# kief & hash?



## blazin_green08 (Apr 10, 2008)

can you turn kief into hash?


----------



## smokybear (Apr 10, 2008)

Kief and hash are pretty much the same thing. When you say kief, you are referring to the tiny trichromes and fine particles that come off of the bud correct? Hash is the trichromes off of the buds that is removed and pressed into a ball. Very good stuff. There are several different methods in which hash can be made. They are all in the Hash forums. Hope this helps. Take care and be safe.


----------



## sweetnug (Apr 11, 2008)

:yeahthat::yeahthat:


----------



## massproducer (Apr 11, 2008)

yup all you have to do is press the kief, with a good amount of pressure.  Depending on the quality of the kief, and the amount of contaminates you may have to heat the kief before it will press.

Basically pressing the kief will break the resin heads and allow them them to melt together to form one solid mass...Hash

I know, iknow this is over simplified


----------



## thc is good for me (Apr 11, 2008)

The two folks above me said it perfectly hash is pressed and heated keif and kief is trich's(crystal's) 

Smoky and mass great job. lol ive been slackin usually i get to easy questions pretty quick lol


----------



## The Effen Gee (Apr 11, 2008)

I like to use a hammer when I make hash...

...and a propane torch & gas oven.

I make my hash like a blacksmith folds hot steel....The way the Moroccan's make hash...


----------



## trillions of atoms (Apr 11, 2008)

^^ great thread for a novice guys, great job!!!

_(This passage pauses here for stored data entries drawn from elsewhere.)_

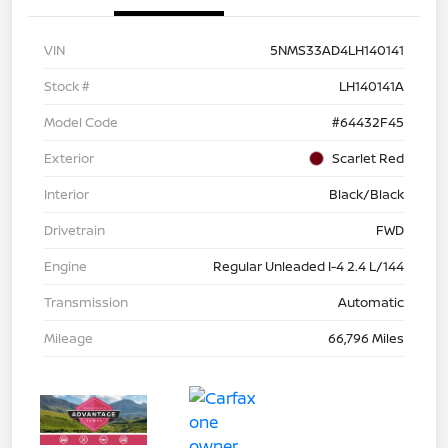
VIN
5NMS33AD4LH140141
Stock #
LH140141A
Model Code
#64432F45
Exterior
Scarlet Red
Interior
Black/Black
Drivetrain
FWD
Engine
Regular Unleaded I-4 2.4 L/144
Transmission
Automatic
Mileage
66,796 Miles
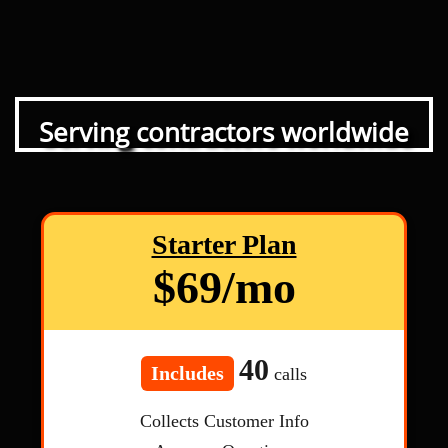
Serving contractors worldwide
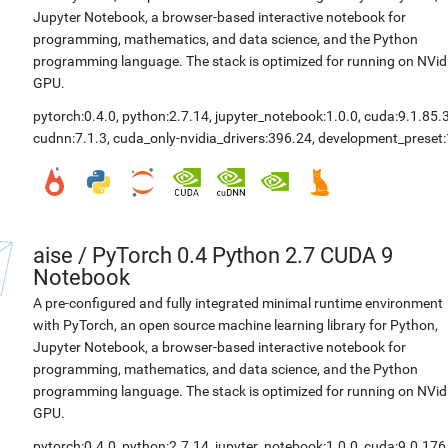
Jupyter Notebook, a browser-based interactive notebook for
programming, mathematics, and data science, and the Python
programming language. The stack is optimized for running on NVid
GPU.
pytorch:0.4.0
,
python:2.7.14
,
jupyter_notebook:1.0.0
,
cuda:9.1.85.
cudnn:7.1.3
,
cuda_only-nvidia_drivers:396.24
,
development_preset:
aise
/
PyTorch 0.4 Python 2.7 CUDA 9
Notebook
A pre-configured and fully integrated minimal runtime environment
with PyTorch, an open source machine learning library for Python,
Jupyter Notebook, a browser-based interactive notebook for
programming, mathematics, and data science, and the Python
programming language. The stack is optimized for running on NVid
GPU.
pytorch:0.4.0
,
python:2.7.14
,
jupyter_notebook:1.0.0
,
cuda:9.0.176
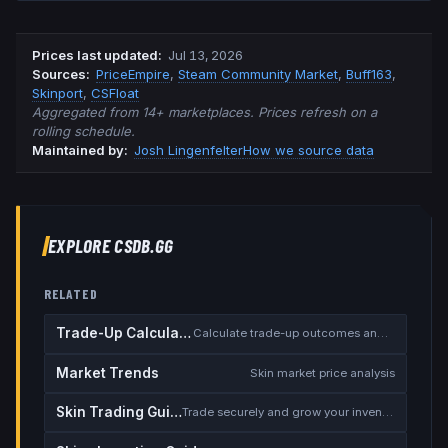
Prices last updated
:
Jul 13, 2026
Source
s
:
PriceEmpire
,
Steam Community Market
,
Buff163
,
Skinport
,
CSFloat
Aggregated from 14+ marketplaces. Prices refresh on a
rolling schedule.
Maintained by:
Josh Lingenfelter
How we source data
EXPLORE CSDB.GG
RELATED
Trade-Up Calculator
Calculate trade-up outcomes and EV
Market Trends
Skin market price analysis
Skin Trading Guide
Trade securely and grow your inventory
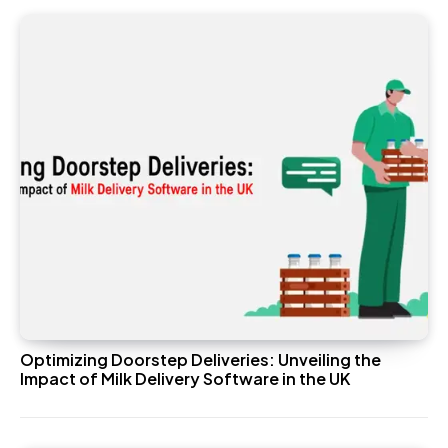
Optimizing Doorstep Deliveries: Unveiling the
Impact of Milk Delivery Software in the UK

full stars for keeping it simple.


----------



## smokybear (Apr 11, 2008)

:hubba:


----------



## KBA in CT (May 4, 2008)

I would think you cant make hash without kief right? You screen the weed to get all of the trichs out and put in sulifane wrapping, then paper, then tape it, get it wet, and heat it up. Thats how i make it at least, pretty good too i might add. Heres the link for anybody who wants to try this, trust me it works great.. http://youtube.com/watch?v=b8quaZcvbLc


----------



## Crazy Horse (May 4, 2008)

What u have left over from screening is called kief. Or I like to call it hippy crack.


----------



## fellowsped (May 26, 2008)

Just put the kief in the corner of a bag and start pressing it with your hands to get it heated so you can form it.  Once it starts sticking to itself start pressing it with alot of pressure(i use pliars and some cardboard to keep it from tearing the bag) working it into a disc then fold it over and repeat.  Do that till it starts looking oily throughout the entire chunk and not so kiefy.  Set it out and let it dry for a little bit and your ready to go.


----------